Support for public health and safety measures that restrict civil liberties during the COVID-19 pandemic has been divided. Leaders calling for easing restrictions in the U.S by Easter became a flashpoint of concern. I was curious to see whether the rate of local confirmed cases increased, decreased, or stayed the same after Easter (April 12th, 2020).
The visualization below makes a strong case that the rate increased with the Easter protests.
The 14-day trend line smooths out the daily confirmed case count, which is already a lagging indicator due to the delayed onset of symptoms, response of seeking out testing, lab results and reporting.
The protest markers help illustrate the correlation between protest gatherings and trend reversal within 14-days.
Increased testing in June make the Daily Confirmed Cases variable a challenging metric for ongoing valid inferences.
Making this visualization involved studying the grammar of graphics (ggplot2, tidyverse, dplyr), and further developing of my skills at sourcing, compiling, cleaning and transforming data, along with programming some basic calculations to explore the relationships between variables. Multiple aesthetic elements, overlays and skills at understanding perceptual principles were used to polish the plot in order to communicate the findings intuitively.
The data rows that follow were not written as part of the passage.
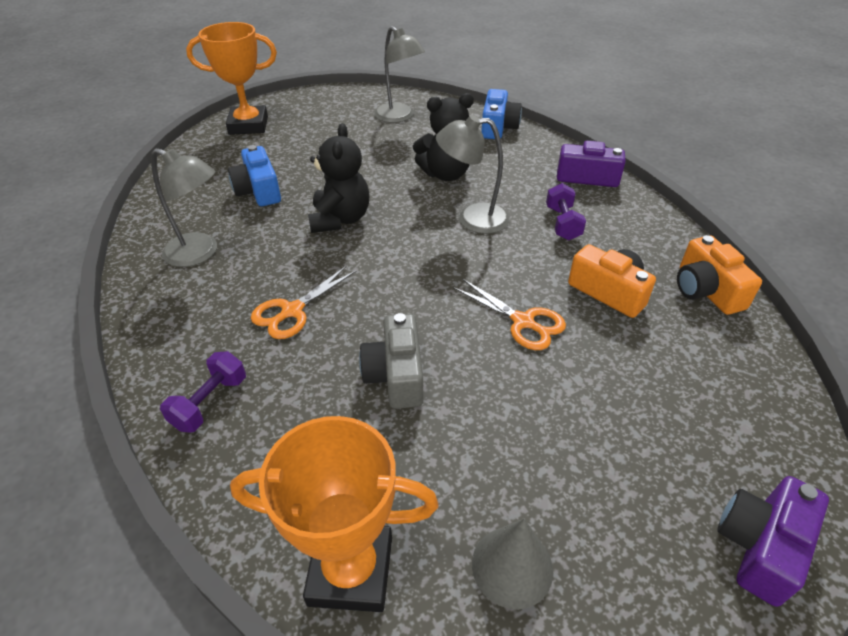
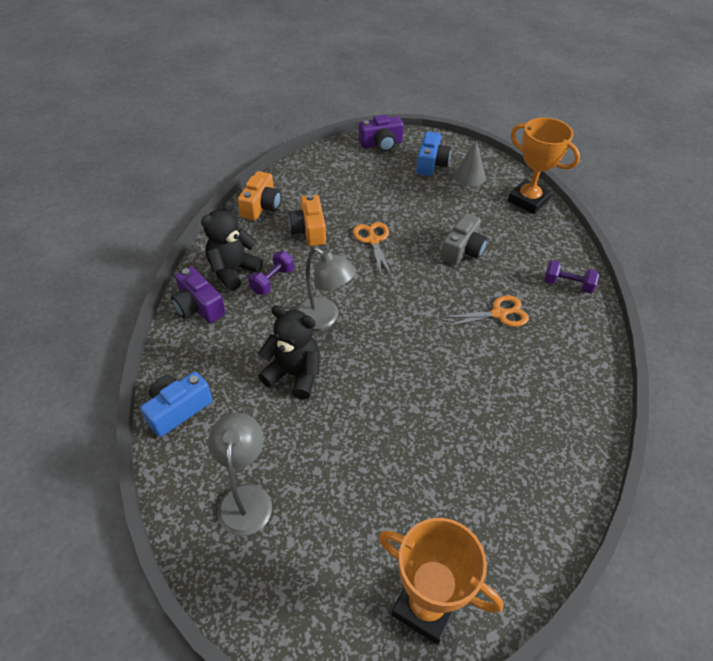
camera: 145 degrees left, 5 degrees up
grey lamp [151,148,217,267] -> none
purple dumbbell [160,351,246,433] -> purple dumbbell turned 45 degrees clockwise [544,260,599,293]
blue camera [228,145,281,206] -> blue camera moved to [416,131,451,176]
black teddy bear [308,123,369,233] -> black teddy bear moved to [201,201,263,291]

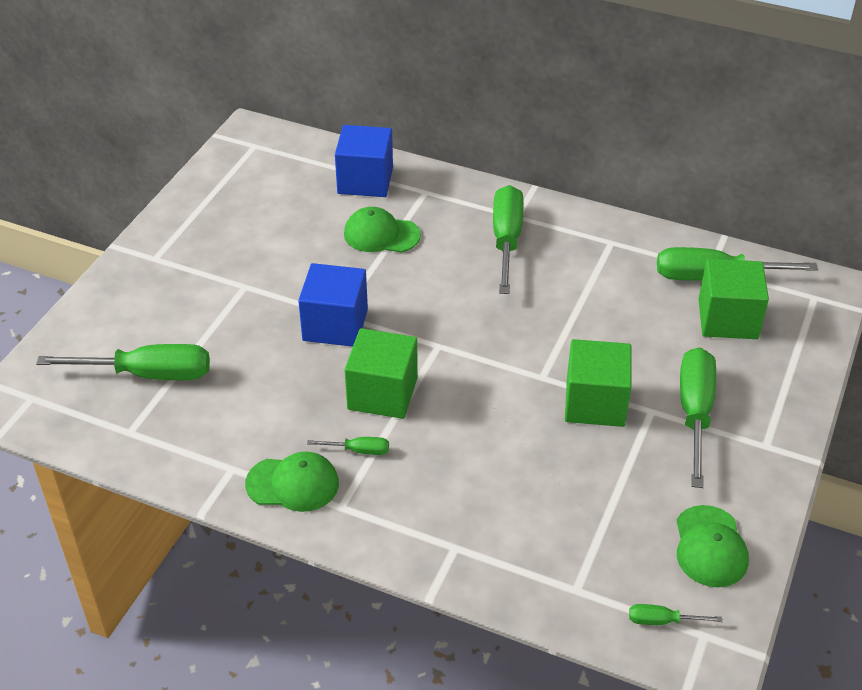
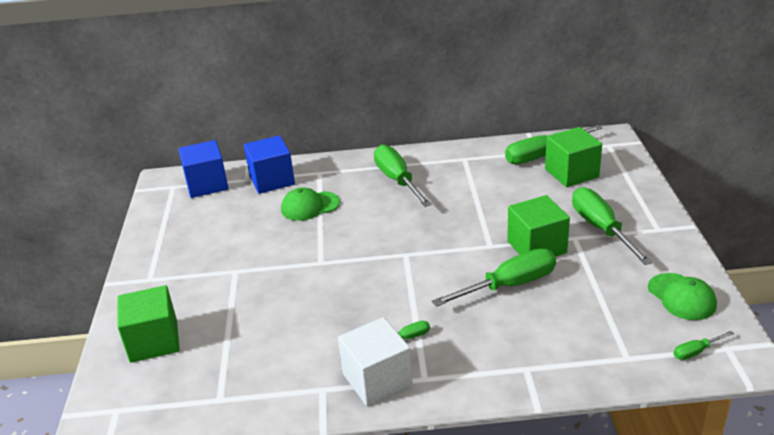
camera: 25 degrees left, 10 degrees down
green screwdriver [36,344,210,380] -> green screwdriver moved to [432,248,556,307]
green cap [245,452,339,512] -> white cube [338,317,413,406]
blue cube [298,263,368,347] -> blue cube moved to [178,140,228,198]
green cube [345,328,418,419] -> green cube moved to [117,285,180,363]

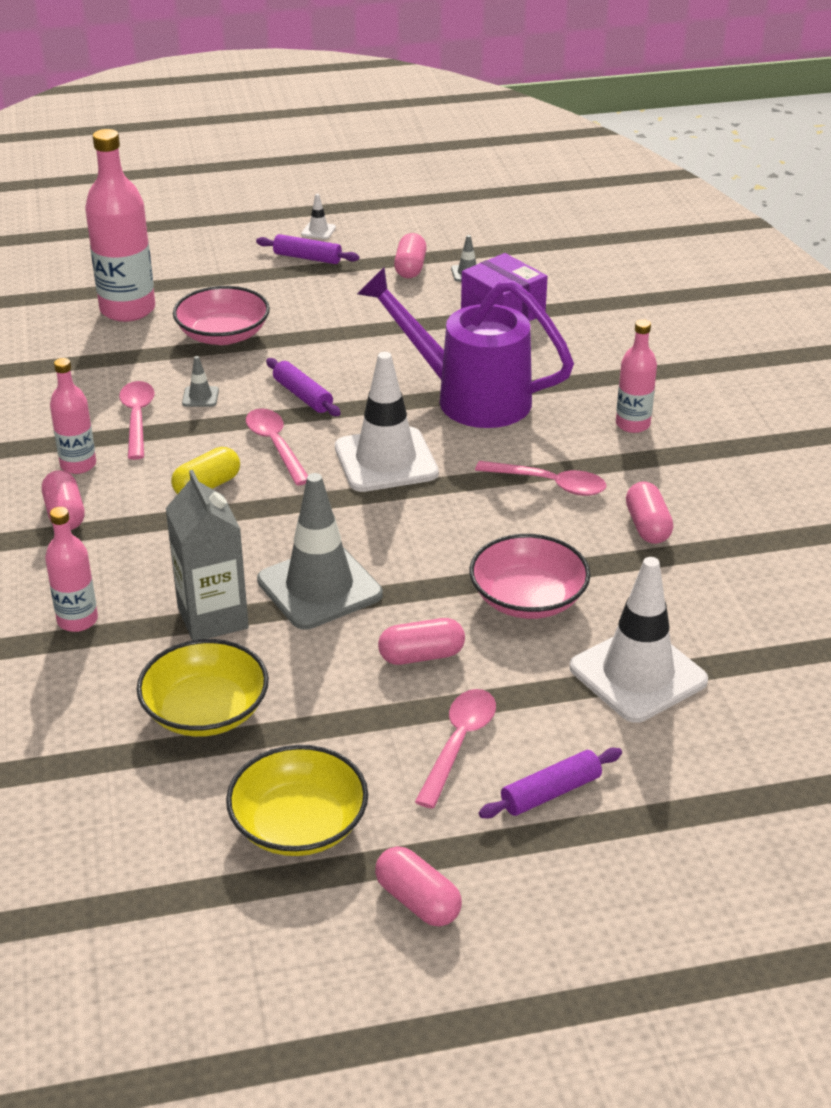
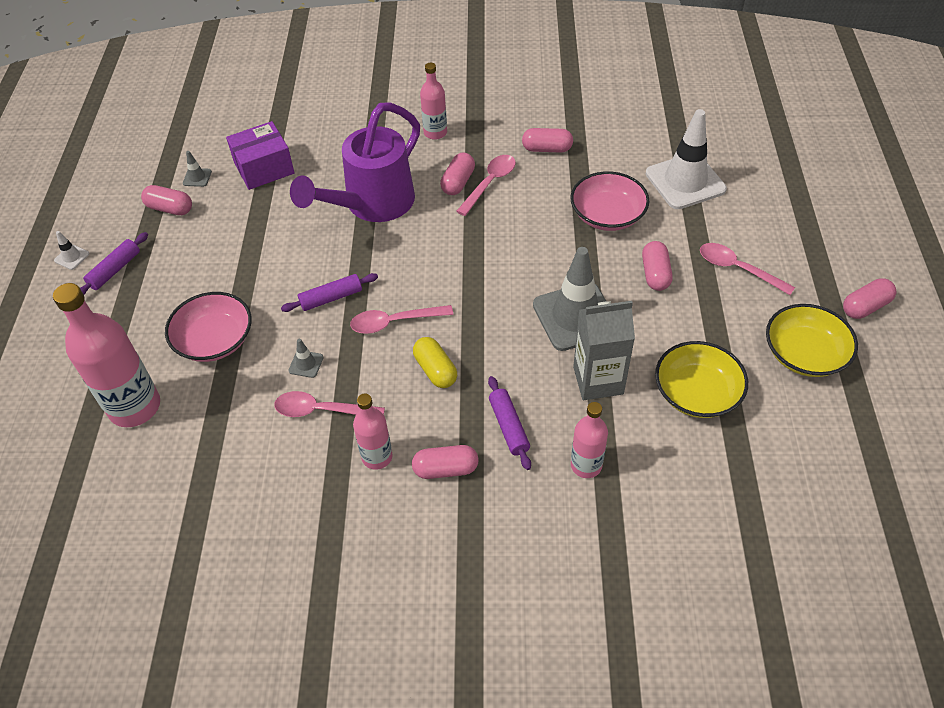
camera: 75 degrees left, 15 degrees up
white traffic cone [335,352,439,492] -> none
purple rolling pin [479,748,622,819] -> purple rolling pin moved to [488,376,531,470]
none -> pink capsule [440,153,475,195]

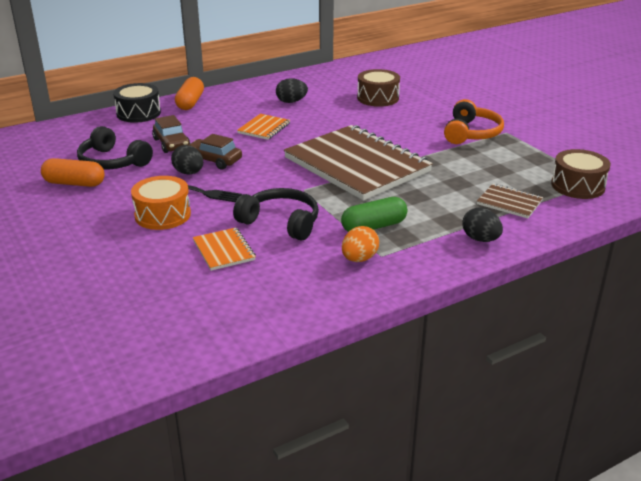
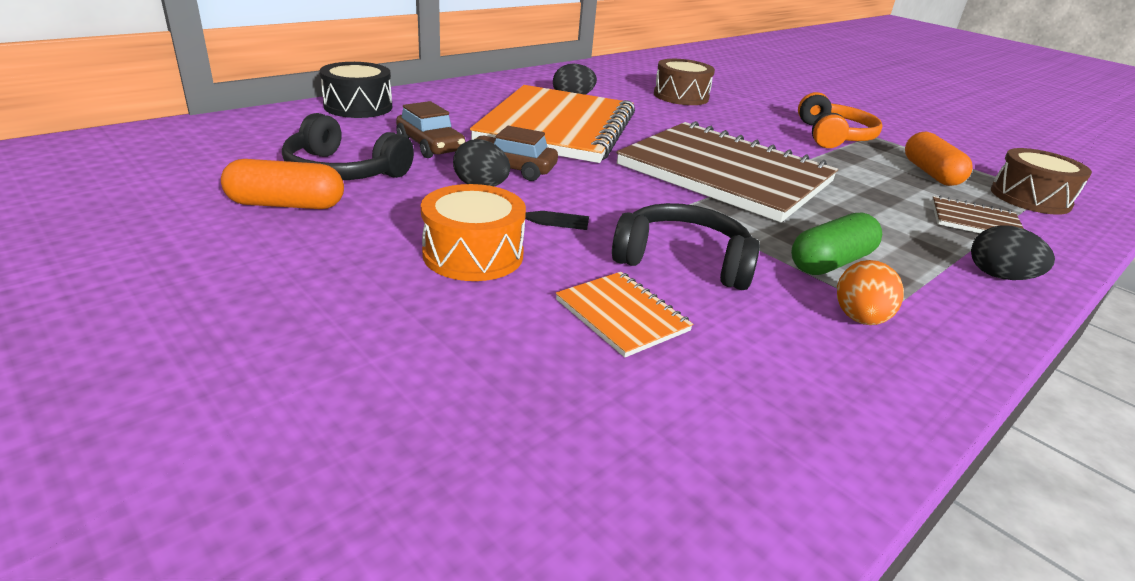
camera: 15 degrees left, 0 degrees up
orange capsule [175,77,204,110] -> orange capsule moved to [905,132,973,186]
orange notebook [237,114,290,140] -> orange notebook [470,85,635,163], size x2.40

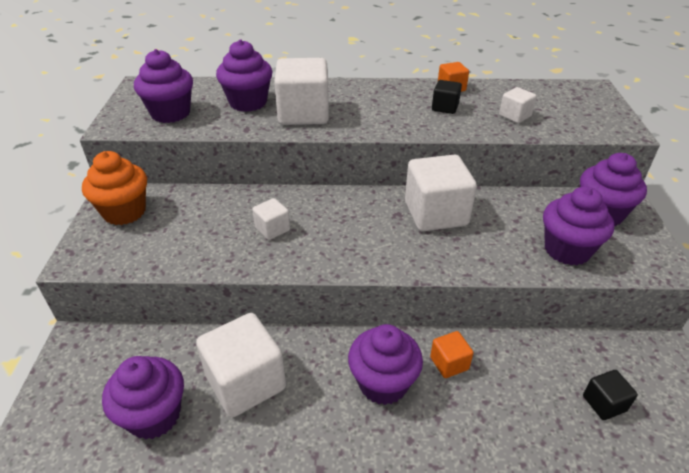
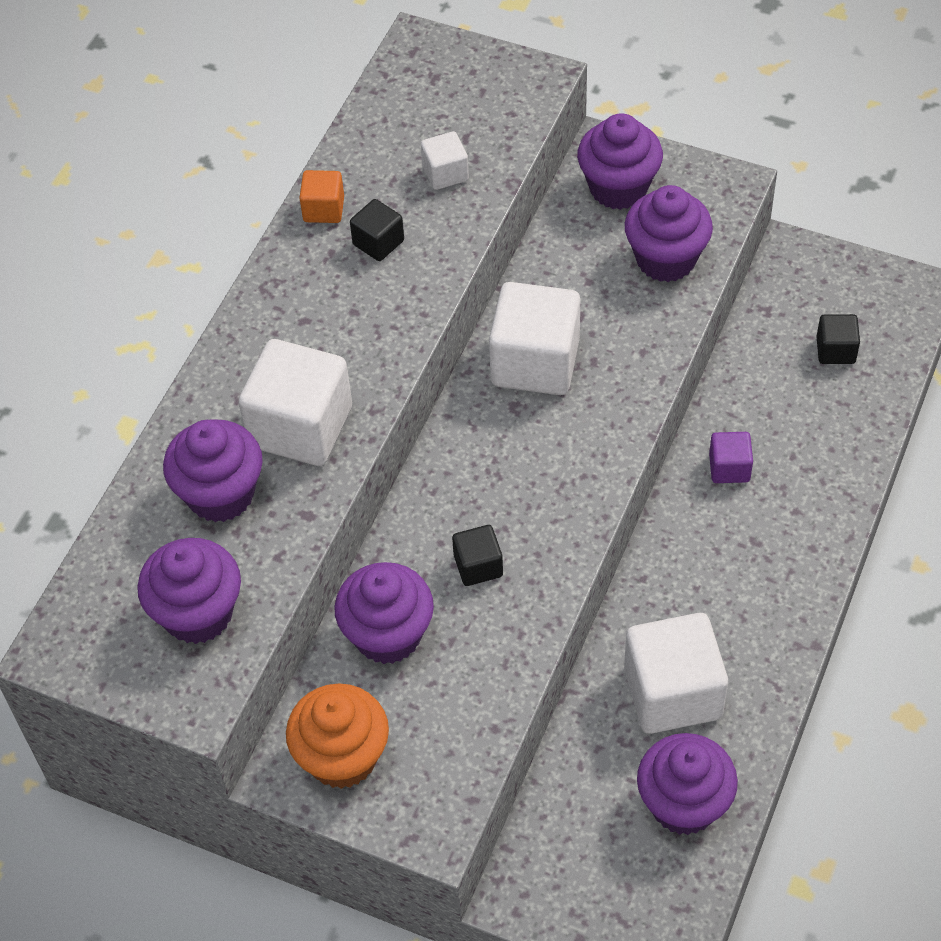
camera: 65 degrees left, 15 degrees up
white cube [252,198,290,240] -> black cube [452,525,503,586]
purple cupcake [348,324,423,405] -> purple cupcake moved to [334,562,434,664]
orange cube [430,331,473,378] -> purple cube [709,432,753,483]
Currently, I’m researching hospital utilization rate data sources, as increases in testing capacity add even more challenges to making valid inferences from the daily confirmed cases data. I would also like to get more involved in finding solutions to help officials make better informed policy decisions.
One way to help improve policy decision making on public health and safety is to establish Simple Random Sampling measures of both COVID-19 and SARS-CoV-2 voluntary testing at the municipal level. To date, I know of only one such effort: TRACE-COVID-19 - Oregon State University. I hope to have an opportunity to learn from the TRACE project team this summer and initiate discussions with local policy leaders ASAP.
A doubling rate (how many days it took to double the total number of confirmed cases) is a lagging indicator that is used below in an interactive Plotly graphic to visually explore the quantifiable projecting capability of our dynamic Daily Confirmed Case variable. This interactive second plot gives us a way to primitively explore when the doubling rate -as a projection- was accurate and when it was off. We can see that the doubling rate metric is rarely accurate at predicting from our dynamic variable. What’s most important is that the ‘doubling rate trend’ is improving (increasing), indicating a flattening of the curve, -except for one short reversal on May 10th.
Examining the doubling rates over the 14-day trend line with a confidence interval band may help to illustrate the imprecision. I can explore adding a more sophisticated interactive vertical confidence interval band for the doubling rate based on variance in the 14-day trend. Additionally I can look at possibly developing an algorithm that accounts for the effects of our dynamic explanatory variable; however, tinkering with the vertical confidence interval formula may accomplish improving the precision issue.